At 09:50 AM 12/15/2006, Greg Smith wrote:
On Fri, 15 Dec 2006, Merlin Moncure wrote:

The slower is probably due to the unroll loops switch which can 
actually hurt code due to the larger footprint (less cache coherency).

The cache issues are so important with current processors that I'd 
suggest throwing -Os (optimize for size) into the mix people 
test.  That one may stack usefully with -O2, but probably not with 
-O3 (3 includes optimizations that increase code size).

-Os
Optimize for size. -Os enables all -O2 optimizations that do not 
typically increase code size. It also performs further optimizations 
designed to reduce code size.

-Os disables the following optimization flags:
-falign-functions -falign-jumps -falign-loops -falign-labels
-freorder-blocks -freorder-blocks-and-partition
-fprefetch-loop-arrays
-ftree-vect-loop-version

Hmmm.  That list of disabled flags bears thought.

-falign-functions -falign-jumps -falign-loops -falign-labels

1= Most RISC CPUs performance is very sensitive to misalignment 
issues.  Not recommended to turn these off.

-freorder-blocks
Reorder basic blocks in the compiled function in order to reduce 
number of taken branches and improve code locality.

Enabled at levels -O2, -O3.
-freorder-blocks-and-partition
In addition to reordering basic blocks in the compiled function, in 
order to reduce number of taken branches, partitions hot and cold 
basic blocks into separate sections of the assembly and .o files, to 
improve paging and cache locality performance.

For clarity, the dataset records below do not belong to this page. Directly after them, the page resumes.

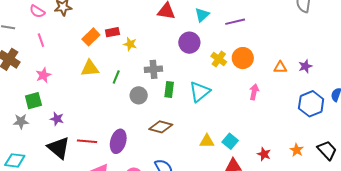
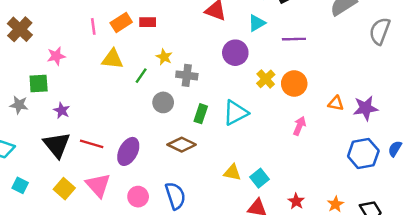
pink line: (41, 40) -> (93, 26), moved
yellow star: (130, 44) -> (164, 57), moved
purple star: (305, 66) -> (366, 108), size x1.5
green rectangle: (169, 90) -> (201, 114), moved

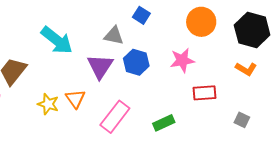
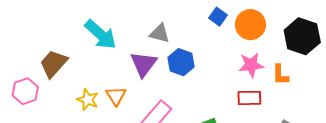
blue square: (141, 15) -> (218, 17), moved
pink star: (182, 60) -> (251, 65), moved
orange L-shape: (246, 69) -> (280, 75), moved, turned 55

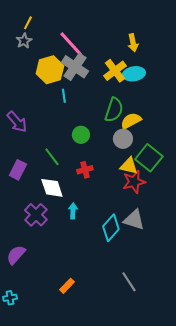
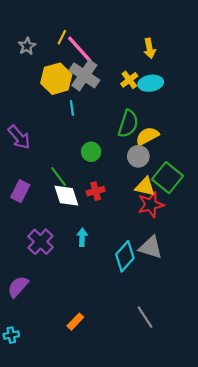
yellow line: (28, 23) -> (62, 37), moved
yellow cross: (115, 71) -> (129, 80), size x0.7
white diamond: (52, 188) -> (66, 196), moved

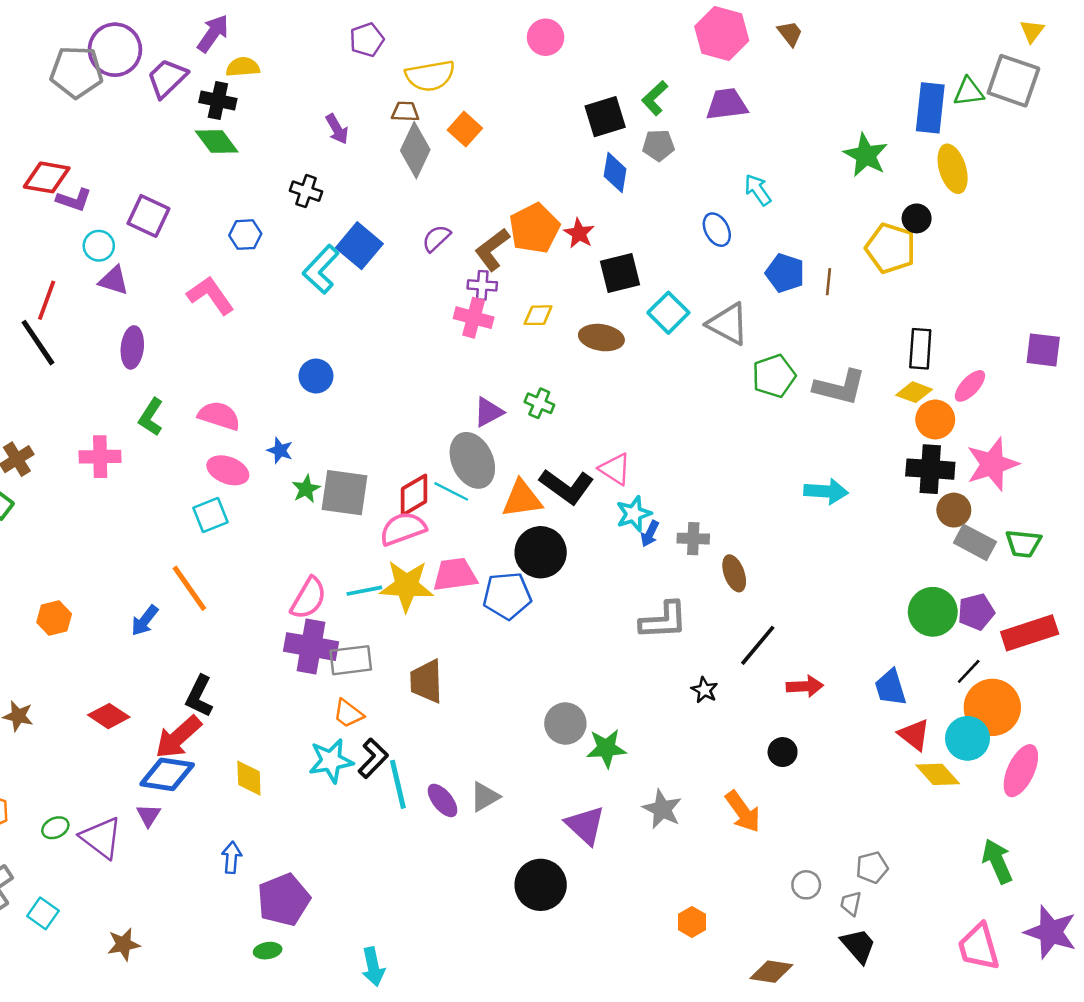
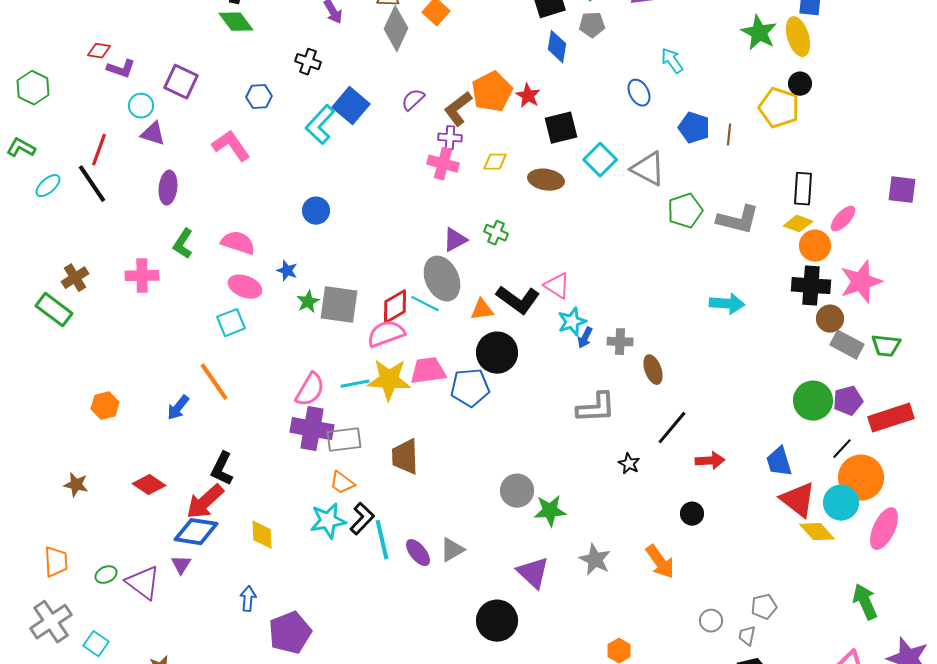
yellow ellipse: (953, 169) -> (798, 37), moved
red diamond: (47, 177) -> (99, 51), size x0.6
orange triangle: (522, 499) -> (482, 310), size x0.7
red triangle: (914, 735) -> (798, 500), size x1.4

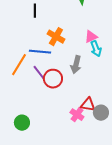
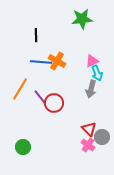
blue line: (40, 52) -> (41, 62), moved
gray arrow: (76, 65) -> (91, 89), moved
red triangle: (88, 105) -> (89, 129), turned 35
pink cross: (77, 115) -> (88, 145), moved

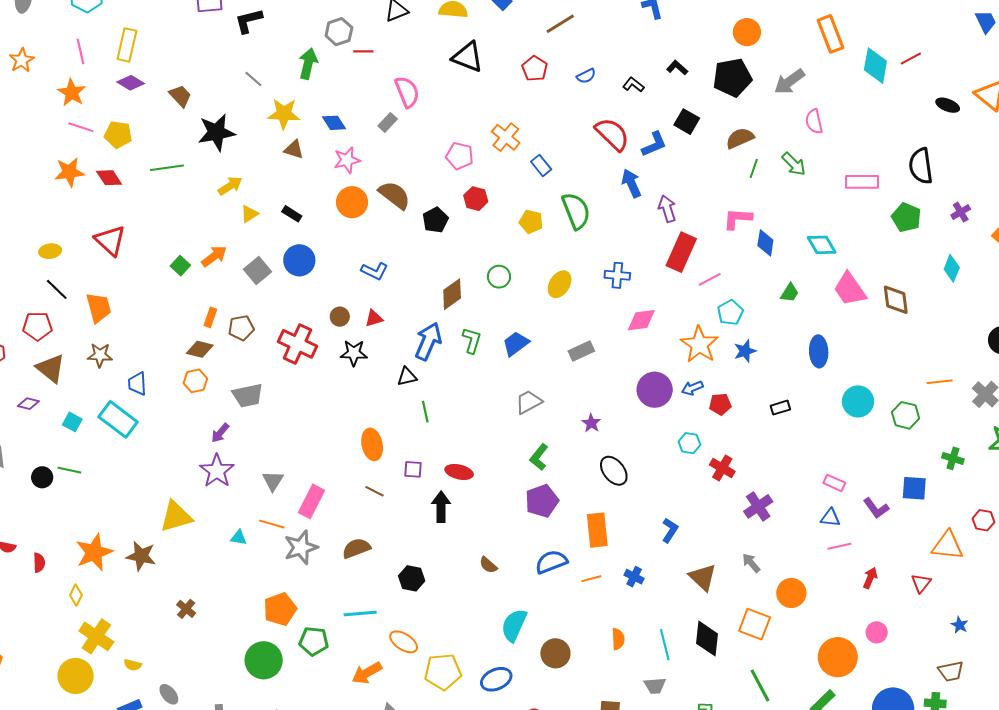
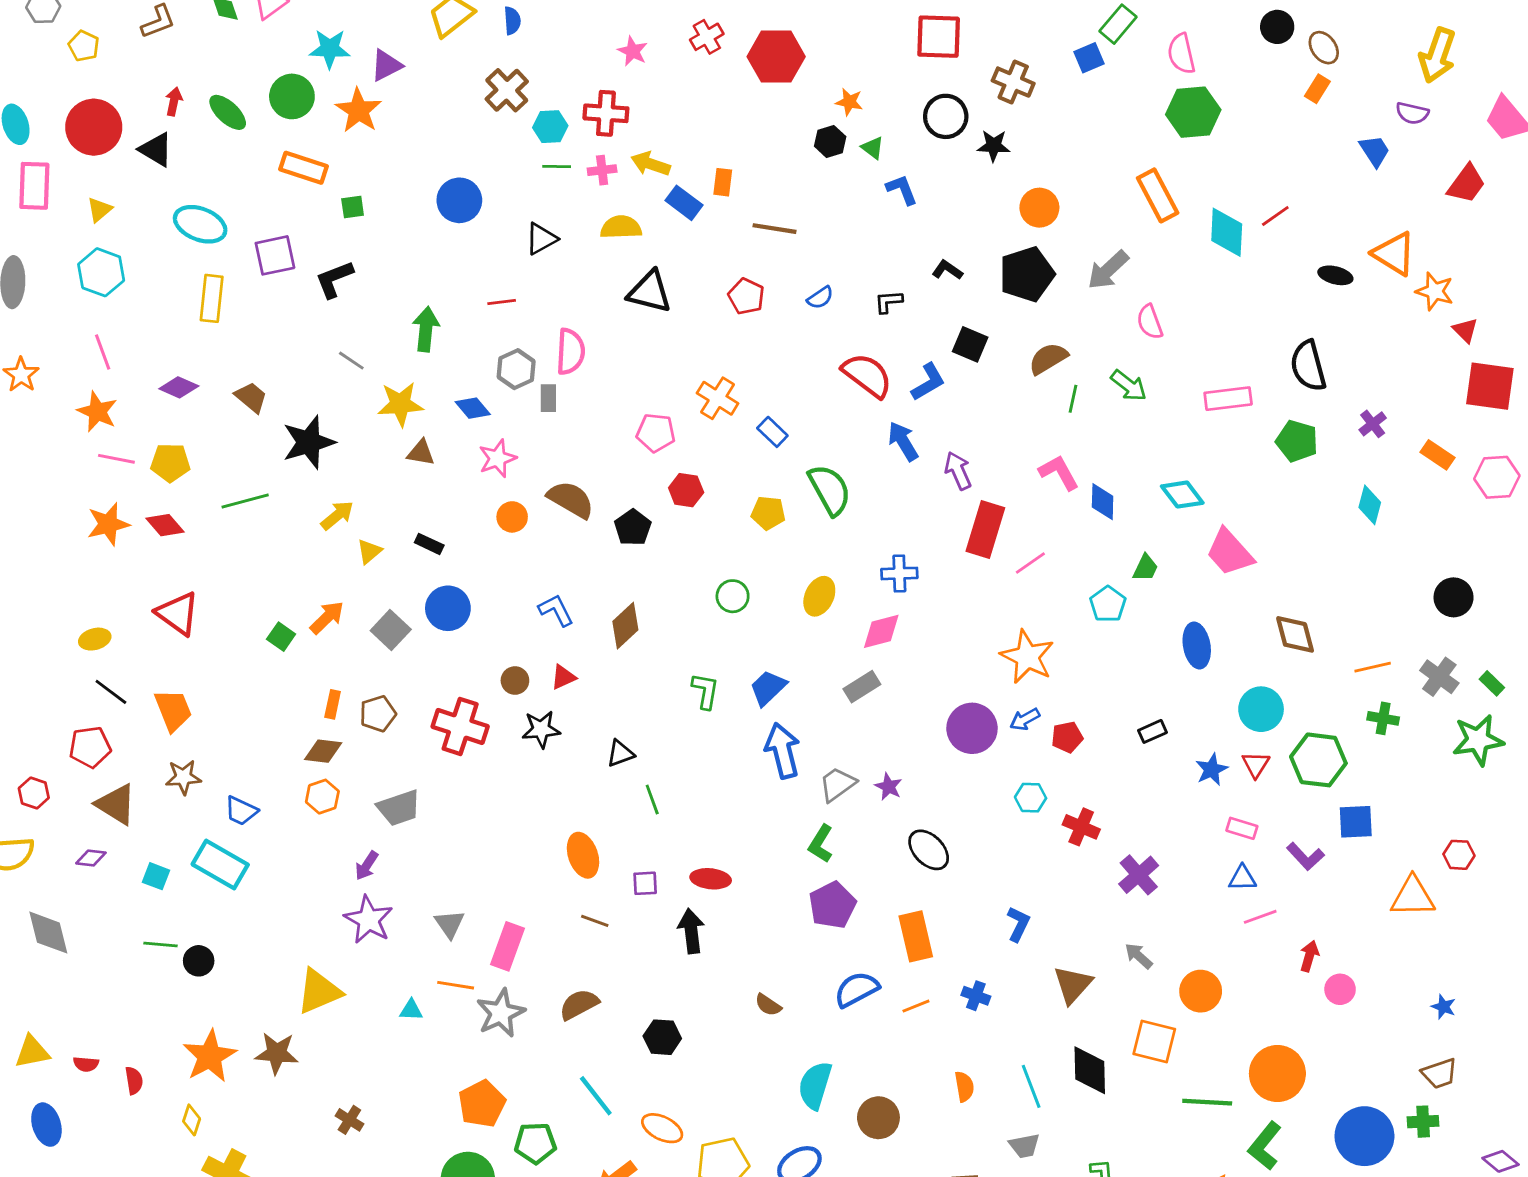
brown line: (560, 24) -> (775, 229), turned 48
gray hexagon: (339, 32) -> (516, 369), moved
yellow rectangle: (127, 45) -> (212, 298), moved
black L-shape: (633, 85) -> (888, 302), turned -35
pink semicircle: (407, 92) -> (570, 352), turned 32
gray rectangle: (388, 122) -> (548, 398), turned -36
orange circle: (352, 202) -> (512, 517), size x0.7
pink L-shape: (738, 219) -> (1059, 472), turned 64
blue L-shape: (375, 271) -> (556, 610), turned -136
brown diamond: (452, 294) -> (625, 626), moved
brown diamond: (896, 300) -> (1295, 634), moved
cyan pentagon: (730, 313) -> (1108, 604), moved
pink diamond: (641, 320) -> (881, 631), moved
blue arrow: (428, 341) -> (782, 751), moved, turned -30
blue star: (745, 351) -> (1212, 769), moved
blue trapezoid: (137, 384) -> (241, 811), turned -55
gray trapezoid: (529, 402) -> (837, 784), moved
green hexagon: (906, 415) -> (1318, 760), moved, size x1.4
green cross: (953, 458) -> (1383, 718), moved
black circle: (42, 477) -> (199, 961), moved
brown triangle: (703, 577) -> (1073, 985), turned 36
red triangle: (921, 583) -> (1256, 765), moved
cyan line: (360, 613) -> (596, 1096), turned 64
pink circle: (877, 632) -> (1340, 989), moved
green line: (760, 685) -> (1207, 1102), moved, turned -52

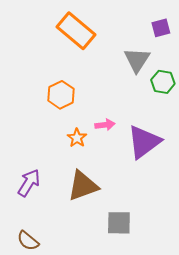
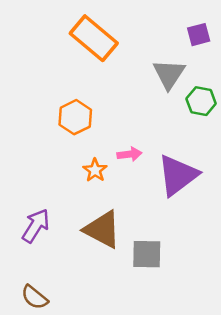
brown triangle: (83, 186) -> (102, 229), turned 48
gray square: (119, 223) -> (147, 254), moved

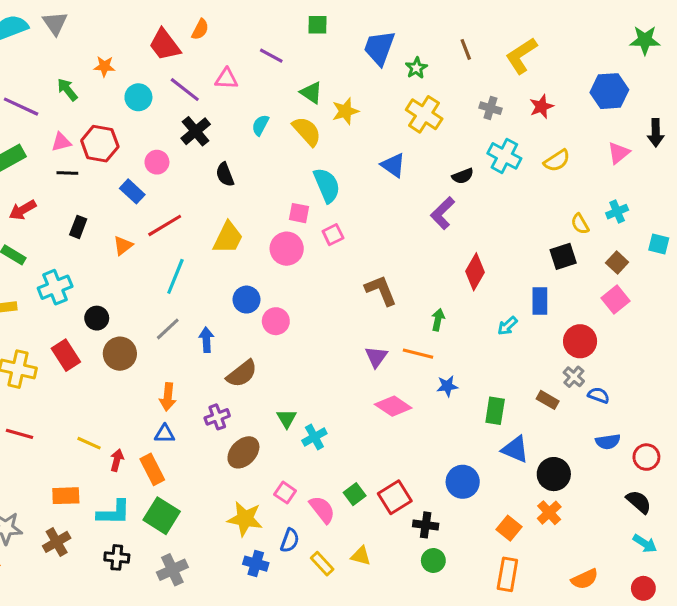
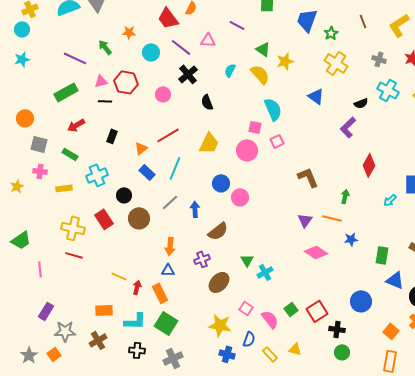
blue rectangle: (132, 191) -> (147, 172), moved
red line: (20, 434) -> (74, 255), moved

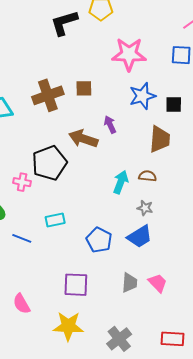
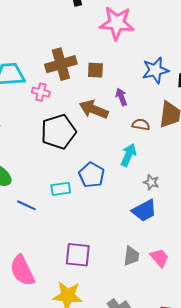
pink star: (129, 54) -> (117, 23), moved
brown square: (84, 88) -> (95, 70), moved
brown semicircle: (148, 176) -> (141, 125), moved
pink cross: (22, 182) -> (41, 92), moved
blue pentagon: (99, 240) -> (92, 175), moved
pink semicircle: (21, 304) -> (22, 271), size x1.5

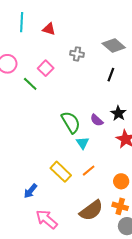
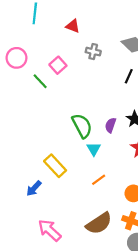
red triangle: (49, 29) -> (73, 26), moved
purple semicircle: (97, 120) -> (110, 125), turned 64
yellow rectangle: (61, 172) -> (55, 166), moved
blue arrow: (30, 191) -> (34, 188), moved

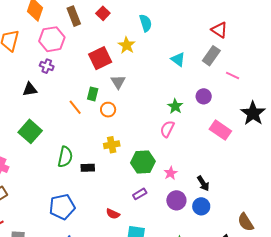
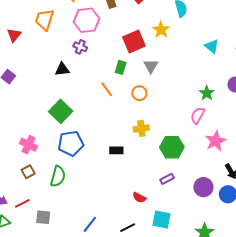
green rectangle: (93, 94) -> (121, 67), moved
green semicircle: (65, 157) -> (58, 176), moved
pink star: (171, 173) -> (216, 141), moved, size x1.5
blue pentagon: (62, 207) -> (71, 143), moved

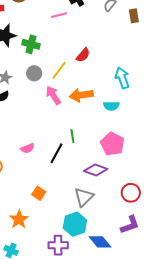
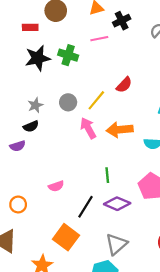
green cross: (31, 44) -> (68, 55), moved
black line: (57, 153) -> (85, 207), moved
purple diamond: (96, 170) -> (117, 204), moved
orange square: (39, 193) -> (66, 237), size x1.6

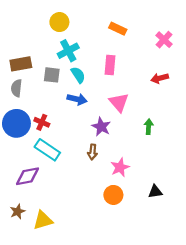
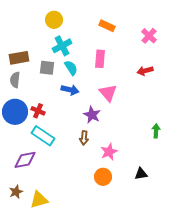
green arrow: (149, 127) -> (156, 131), moved

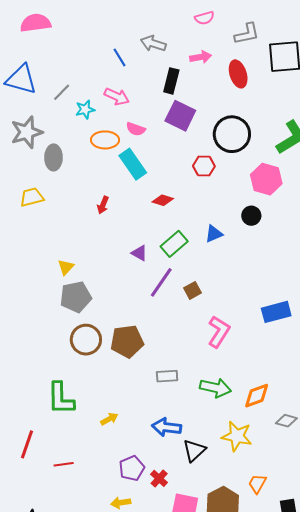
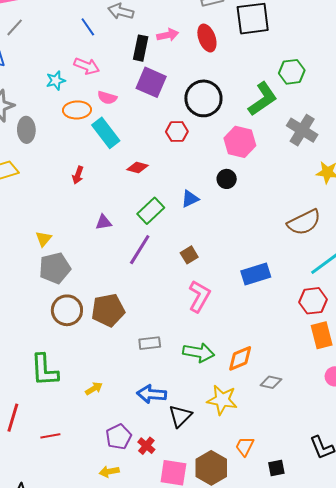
pink arrow: (201, 57) -> (168, 35), moved
gray line: (62, 92) -> (15, 27), moved
purple triangle: (139, 253) -> (103, 222), moved, turned -36
brown square: (193, 290) -> (189, 255), moved

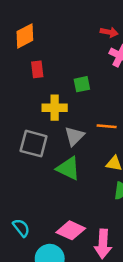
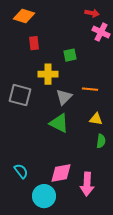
orange diamond: (25, 36) -> (24, 16), turned 45
gray square: (34, 144) -> (20, 95), moved
pink diamond: (71, 230) -> (61, 173), turned -35

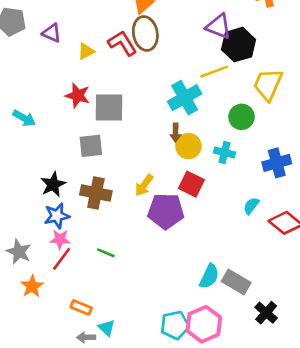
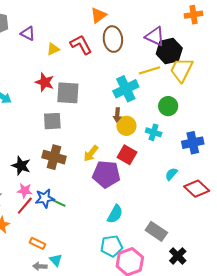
brown ellipse: (145, 33) -> (113, 39), moved
yellow trapezoid: (268, 84) -> (181, 70), moved
black star: (53, 184) -> (21, 166), moved, turned -30
blue star: (57, 216) -> (45, 198), moved
cyan semicircle: (209, 276) -> (115, 214), moved
cyan pentagon: (175, 325) -> (112, 246), moved

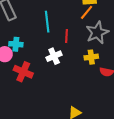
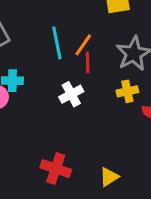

This optimization is automatically turned off in the presence of 
exception handling, for link once sections, for functions with a 
user-defined section attribute and on any architecture that does not 
support named sections.

2= Most RISC CPUs are cranky about branchy code and (lack of) cache 
locality.  Wouldn't suggest punting these either.

-fprefetch-loop-arrays
If supported by the target machine, generate instructions to prefetch 
memory to improve the performance of loops that access large arrays.

This option may generate better or worse code; results are highly 
dependent on the structure of loops within the source code.

3= OTOH, This one looks worth experimenting with turning off.

-ftree-vect-loop-version
Perform loop versioning when doing loop vectorization on trees. When 
a loop appears to be vectorizable except that data alignment or data 
dependence cannot be determined at compile time then vectorized and 
non-vectorized versions of the loop are generated along with runtime 
checks for alignment or dependence to control which version is 
executed. This option is enabled by default except at level -Os where 
it is disabled.

4= ...and this one looks like a 50/50 shot.

Ron Peacetree